▶ **Given instruction 1**
In the biography of Jon Serl that follows, in what town and state was he born?

▶ **Source passage**
Jon Serl (1894–1993) was an American artist. He is best remembered as a  painter like the American artists Grandma Moses and Edward Hicks. He also worked in other roles and under several different names.  These included as a vaudeville artist named Slats; as a voiceover performer for Hollywood named Ned Palmer, and as a migrant fruit collector, better known under the name Jerry Palmer.

Early life
Jon Serl  was born as Josef Searls in 1894 in Olean, New York. He was the fifth child of seven.  He grew up in a vaudevillian theatrical family. This contributed to his early artistic talents, including performance, acting, dancing, singing and as a female impersonator.   Jon Serl was one of his several pseudonyms.  In his young adult days he worked as a peripatetic female impersonator performer known as "Slats".  He was called Jerry Palmer when the silent film era ended in the late 1920s with the first Sound film.  He was a voiceover artist for actors whose voices did not fit well in 'talkies'. He was Ned Palmer during the  Great Depression, a migrant fruit picker.

Lifestyle
Jon Serl lived in destitute conditions. His house was dilapidated and next to his porch there was a written sign  "CLEAN ENOUGH TO BE HEALTHY, DIRTY ENOUGH TO BE HAPPY". Paintings were piled up everywhere and mice and chickens were found around. There was no TV nor radio. Serl ranked his home as a dump, in his own words: "It's a dump, but it's a nice dump" Serl traded with Florence Kochevar, the owner of the San Gabriel property,  some of his paintings in exchange for rent.   .

Career
Jon Serl was a self-taught painter. He started painting during the World War II when he was in San Juan Capistrano, California. He wanted to decorate his house but as he was short on cash he started painting his own work. During this period he worked also in vaudeville, movies, and as a docker.

Serl started seriously painting in his mid-fifties. It started when he wanted to buy a painting for his house in San Juan Capistrano, California, but did not have the money. As a result, he started painting himself. Between 1945 and 1985 Jon Serl did more than 1200 paintings inspired by nature. He refused to exhibit for 20 years until he finally accepted to display his work in the 1970s.  His first exhibition was in 1970 when he was 76. The Los Angeles Municipal Art Gallery managed an exhibition of 41 of his works. The exhibition was titled "California primitives, authentic and of great importance".
 . At this time he was settled in Lake Elsinore, a desert town in California.

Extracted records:
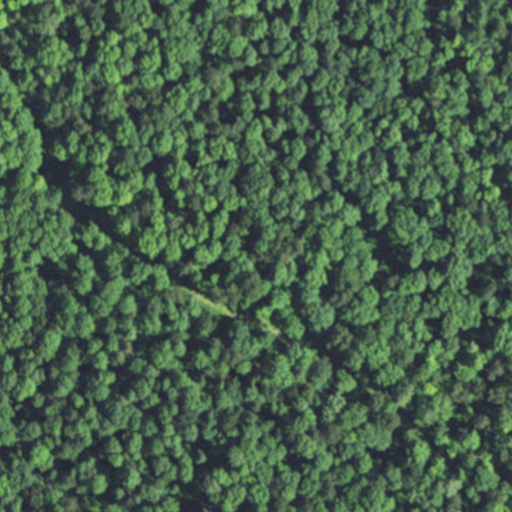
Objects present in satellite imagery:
road: (217, 304)
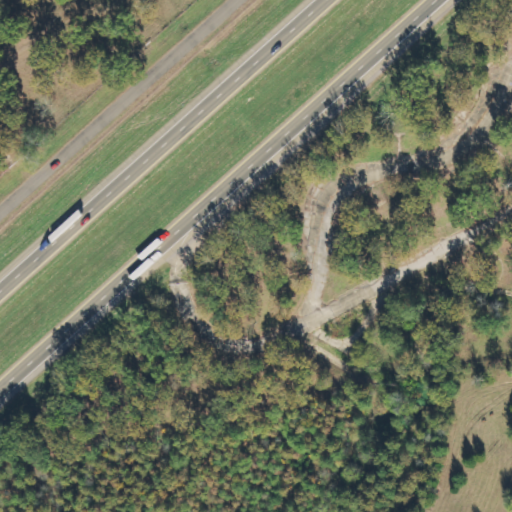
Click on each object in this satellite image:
road: (119, 107)
road: (167, 149)
road: (373, 176)
road: (230, 205)
road: (418, 271)
road: (203, 317)
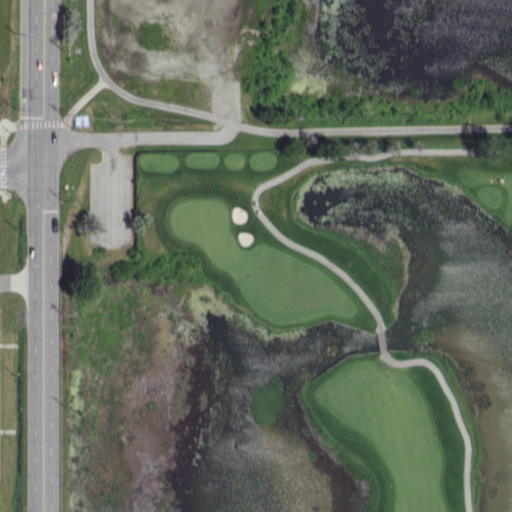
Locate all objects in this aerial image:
road: (100, 68)
road: (167, 104)
road: (33, 122)
road: (2, 124)
road: (327, 132)
road: (97, 138)
traffic signals: (45, 140)
road: (22, 168)
traffic signals: (45, 168)
road: (289, 172)
park: (4, 224)
road: (45, 256)
road: (22, 282)
park: (287, 326)
road: (380, 337)
road: (453, 410)
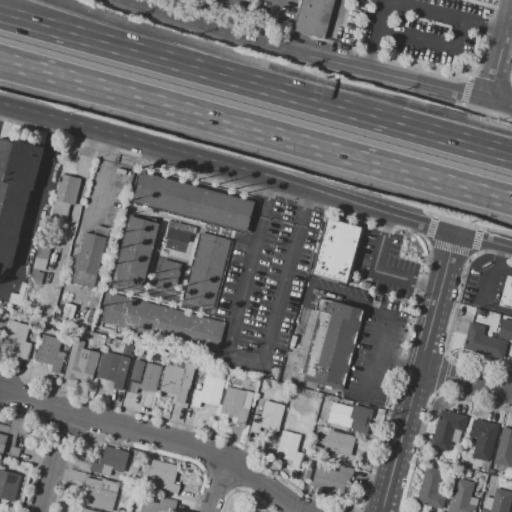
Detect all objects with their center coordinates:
road: (407, 5)
road: (200, 14)
road: (221, 17)
building: (312, 17)
building: (312, 17)
road: (269, 23)
road: (121, 30)
road: (430, 40)
road: (96, 41)
road: (498, 51)
road: (301, 56)
road: (31, 67)
road: (31, 70)
road: (498, 102)
road: (343, 109)
road: (492, 117)
road: (287, 137)
road: (109, 148)
road: (503, 153)
road: (227, 167)
road: (96, 190)
building: (14, 192)
building: (14, 194)
building: (63, 196)
building: (64, 198)
road: (268, 198)
building: (193, 201)
building: (193, 202)
road: (304, 208)
road: (34, 209)
road: (482, 228)
building: (179, 229)
building: (177, 235)
road: (482, 240)
building: (334, 250)
building: (335, 250)
building: (134, 253)
building: (135, 253)
building: (90, 256)
building: (89, 257)
building: (40, 263)
road: (505, 264)
building: (206, 268)
building: (205, 270)
road: (377, 274)
road: (494, 274)
building: (167, 276)
building: (168, 276)
building: (507, 294)
building: (506, 296)
road: (499, 307)
road: (384, 320)
building: (161, 321)
building: (162, 322)
building: (504, 329)
building: (16, 338)
building: (17, 339)
building: (483, 341)
building: (327, 342)
building: (329, 342)
building: (482, 342)
building: (98, 343)
building: (127, 349)
building: (48, 352)
building: (50, 352)
road: (245, 360)
building: (79, 363)
building: (80, 363)
road: (398, 363)
building: (112, 368)
building: (112, 368)
road: (420, 372)
building: (143, 376)
building: (143, 376)
building: (176, 379)
building: (177, 381)
road: (466, 381)
building: (207, 391)
building: (208, 391)
building: (235, 403)
building: (236, 404)
building: (266, 417)
building: (268, 417)
building: (348, 417)
building: (352, 418)
building: (446, 428)
building: (446, 429)
building: (12, 435)
road: (159, 435)
building: (482, 438)
building: (483, 439)
building: (8, 440)
building: (341, 445)
building: (338, 446)
building: (504, 447)
building: (504, 447)
building: (288, 448)
building: (289, 448)
road: (51, 460)
building: (109, 461)
building: (109, 461)
building: (161, 476)
building: (162, 477)
building: (331, 478)
building: (330, 480)
road: (214, 483)
building: (8, 484)
building: (8, 485)
building: (430, 488)
building: (430, 489)
building: (100, 493)
building: (99, 495)
building: (461, 496)
building: (461, 497)
building: (496, 501)
building: (499, 501)
building: (157, 505)
building: (157, 505)
building: (85, 510)
building: (86, 510)
building: (247, 510)
building: (251, 511)
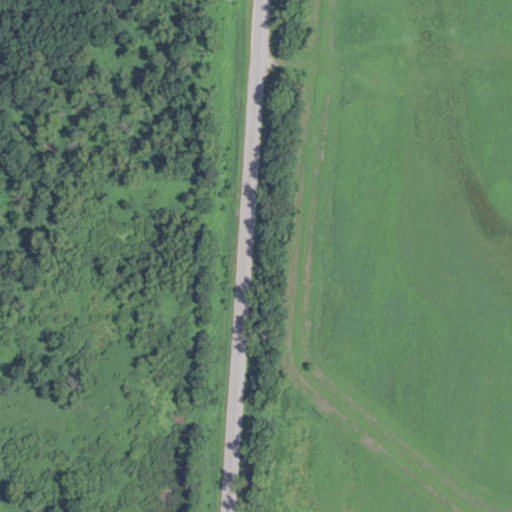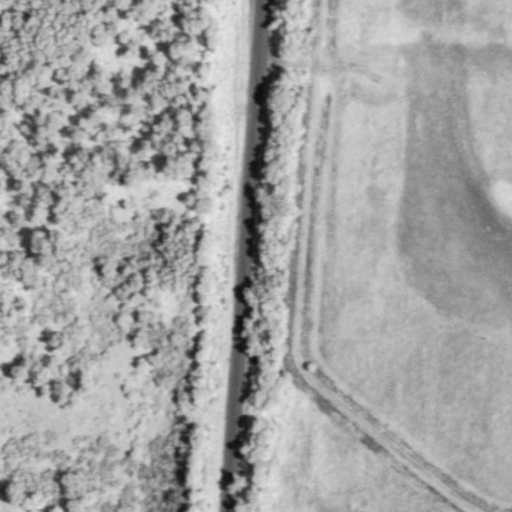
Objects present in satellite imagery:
road: (240, 256)
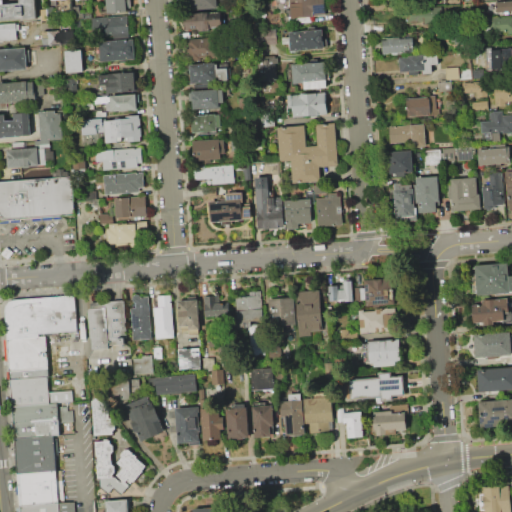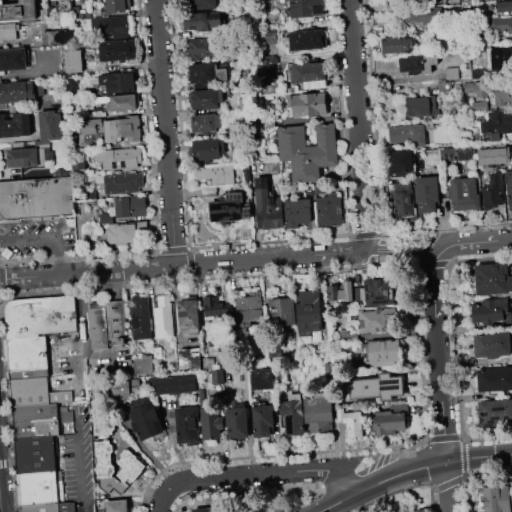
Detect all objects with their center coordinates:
building: (54, 0)
building: (56, 0)
building: (199, 4)
building: (200, 4)
building: (116, 5)
building: (117, 5)
building: (503, 5)
building: (501, 6)
building: (305, 7)
building: (16, 9)
building: (17, 10)
building: (305, 10)
building: (78, 13)
building: (422, 14)
building: (422, 16)
building: (201, 20)
building: (112, 24)
building: (500, 24)
building: (79, 25)
building: (203, 25)
building: (496, 25)
building: (109, 26)
building: (7, 31)
building: (7, 32)
building: (47, 34)
building: (69, 35)
building: (268, 36)
building: (304, 39)
building: (456, 39)
building: (305, 40)
building: (395, 44)
building: (397, 45)
building: (200, 47)
building: (202, 47)
building: (115, 49)
building: (117, 50)
building: (12, 58)
building: (14, 58)
building: (494, 58)
building: (497, 58)
building: (72, 60)
building: (73, 61)
building: (416, 63)
building: (417, 63)
building: (267, 67)
building: (270, 67)
building: (451, 72)
building: (206, 73)
building: (452, 73)
building: (477, 73)
building: (206, 74)
building: (308, 74)
building: (310, 74)
building: (115, 82)
building: (119, 82)
building: (71, 84)
building: (444, 85)
building: (39, 88)
building: (475, 88)
building: (16, 90)
building: (17, 91)
building: (501, 94)
building: (502, 94)
building: (205, 98)
building: (206, 99)
building: (116, 101)
building: (122, 103)
building: (306, 103)
building: (307, 104)
building: (420, 105)
building: (421, 106)
building: (480, 106)
building: (205, 122)
building: (205, 123)
building: (496, 123)
building: (497, 124)
building: (14, 125)
building: (15, 125)
road: (359, 125)
building: (49, 127)
building: (112, 127)
building: (114, 127)
road: (164, 132)
building: (406, 134)
building: (408, 134)
building: (36, 142)
building: (206, 149)
building: (208, 149)
building: (306, 150)
building: (307, 151)
building: (455, 153)
building: (492, 154)
building: (24, 155)
building: (439, 155)
building: (464, 155)
building: (493, 155)
building: (431, 156)
building: (118, 158)
building: (119, 158)
building: (399, 161)
building: (400, 162)
building: (78, 164)
building: (244, 171)
building: (213, 173)
building: (220, 174)
building: (122, 182)
building: (123, 182)
building: (508, 186)
building: (509, 187)
building: (320, 188)
building: (493, 191)
building: (492, 192)
building: (426, 193)
building: (463, 193)
building: (464, 194)
building: (90, 195)
building: (35, 197)
building: (414, 197)
building: (36, 198)
building: (234, 200)
building: (404, 202)
building: (268, 205)
building: (129, 206)
building: (130, 206)
building: (266, 207)
building: (228, 208)
building: (327, 208)
building: (329, 210)
building: (247, 212)
building: (296, 212)
building: (297, 212)
road: (42, 218)
building: (105, 218)
building: (123, 231)
road: (412, 231)
building: (123, 234)
road: (47, 236)
road: (477, 241)
road: (401, 249)
building: (5, 252)
road: (179, 265)
road: (390, 265)
building: (492, 278)
building: (493, 278)
building: (340, 291)
building: (342, 291)
building: (375, 291)
building: (376, 291)
building: (213, 305)
building: (214, 306)
building: (249, 307)
building: (489, 310)
building: (283, 311)
building: (307, 311)
building: (491, 311)
building: (281, 312)
building: (308, 312)
building: (188, 313)
building: (39, 315)
building: (139, 317)
building: (140, 317)
building: (162, 317)
building: (164, 317)
building: (250, 318)
building: (374, 320)
building: (376, 320)
building: (105, 323)
building: (106, 324)
building: (491, 343)
building: (492, 344)
building: (383, 351)
building: (26, 352)
building: (157, 352)
building: (383, 352)
building: (187, 358)
building: (189, 358)
building: (141, 364)
building: (143, 364)
building: (326, 368)
building: (27, 372)
building: (260, 378)
road: (439, 378)
building: (494, 378)
building: (494, 378)
building: (262, 379)
building: (173, 383)
building: (174, 383)
building: (376, 386)
building: (127, 387)
building: (375, 387)
building: (118, 389)
building: (34, 391)
building: (35, 397)
building: (319, 412)
building: (494, 412)
building: (494, 412)
building: (317, 413)
building: (292, 414)
building: (293, 414)
building: (100, 415)
building: (142, 417)
building: (99, 418)
building: (144, 418)
building: (38, 419)
building: (261, 420)
building: (263, 420)
building: (389, 420)
building: (236, 421)
building: (351, 422)
building: (388, 422)
building: (211, 423)
building: (211, 423)
building: (237, 423)
building: (352, 424)
building: (186, 425)
building: (187, 425)
building: (34, 454)
road: (433, 464)
road: (78, 466)
building: (115, 467)
building: (115, 467)
road: (254, 474)
building: (39, 487)
park: (282, 496)
building: (493, 498)
building: (494, 498)
road: (339, 502)
park: (403, 502)
building: (116, 505)
building: (117, 505)
road: (87, 506)
building: (47, 507)
building: (203, 509)
road: (0, 510)
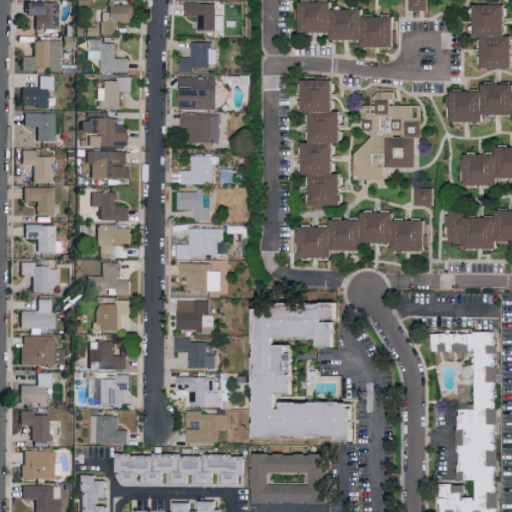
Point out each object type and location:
building: (420, 4)
building: (45, 13)
building: (206, 15)
building: (116, 16)
building: (351, 23)
road: (1, 31)
building: (495, 34)
building: (107, 55)
building: (44, 56)
building: (200, 57)
road: (415, 74)
building: (114, 90)
building: (198, 91)
building: (38, 92)
building: (483, 102)
building: (42, 124)
building: (203, 125)
building: (105, 130)
building: (389, 136)
building: (324, 141)
building: (109, 163)
building: (38, 165)
building: (490, 166)
building: (200, 169)
road: (272, 185)
building: (424, 195)
building: (41, 198)
building: (194, 202)
building: (110, 206)
road: (154, 211)
building: (479, 228)
building: (365, 234)
building: (44, 237)
building: (114, 241)
building: (204, 242)
building: (41, 275)
building: (201, 276)
building: (110, 280)
road: (439, 284)
road: (438, 309)
building: (111, 314)
building: (194, 314)
building: (39, 316)
building: (41, 350)
building: (199, 351)
building: (105, 355)
building: (299, 373)
building: (109, 388)
building: (200, 388)
building: (36, 389)
road: (376, 393)
road: (416, 398)
building: (36, 424)
building: (205, 425)
building: (478, 426)
building: (108, 429)
building: (38, 463)
road: (112, 465)
building: (184, 467)
building: (292, 478)
road: (341, 479)
road: (397, 481)
building: (93, 493)
road: (172, 493)
building: (43, 497)
building: (199, 506)
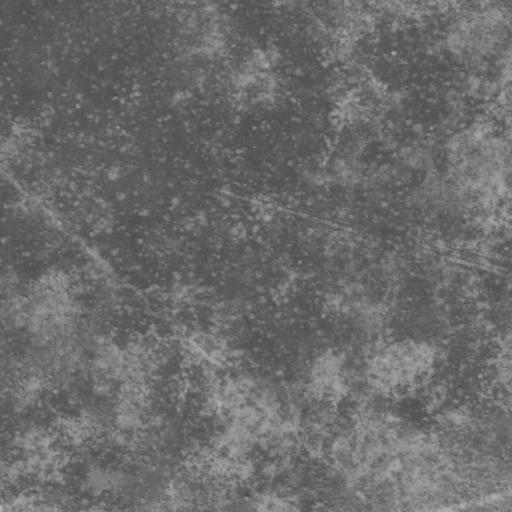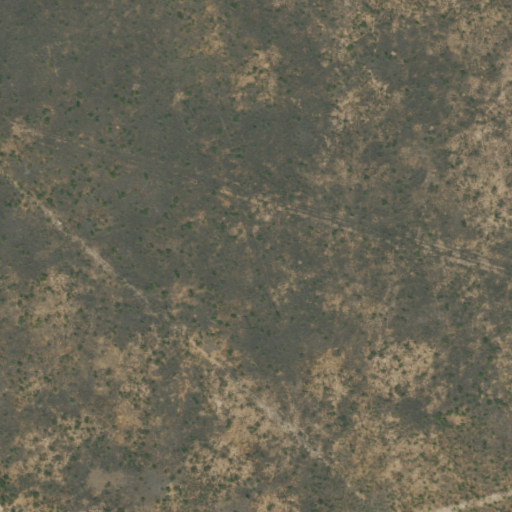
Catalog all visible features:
road: (508, 510)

▶ **Given instruction 2**
From the entries, reproduce everything from the line containing "Locate all objects" down to the line containing "road: (453, 410)", including both of those lines, exactly as they stand.

▶ **Finished answer 1**
He was born in Olean, New York.

▶ **Finished answer 2**
Locate all objects in this aerial image:
road: (100, 68)
road: (167, 104)
road: (33, 122)
road: (2, 124)
road: (327, 132)
road: (97, 138)
traffic signals: (45, 140)
road: (22, 168)
traffic signals: (45, 168)
road: (289, 172)
park: (4, 224)
road: (45, 256)
road: (22, 282)
park: (287, 326)
road: (380, 337)
road: (453, 410)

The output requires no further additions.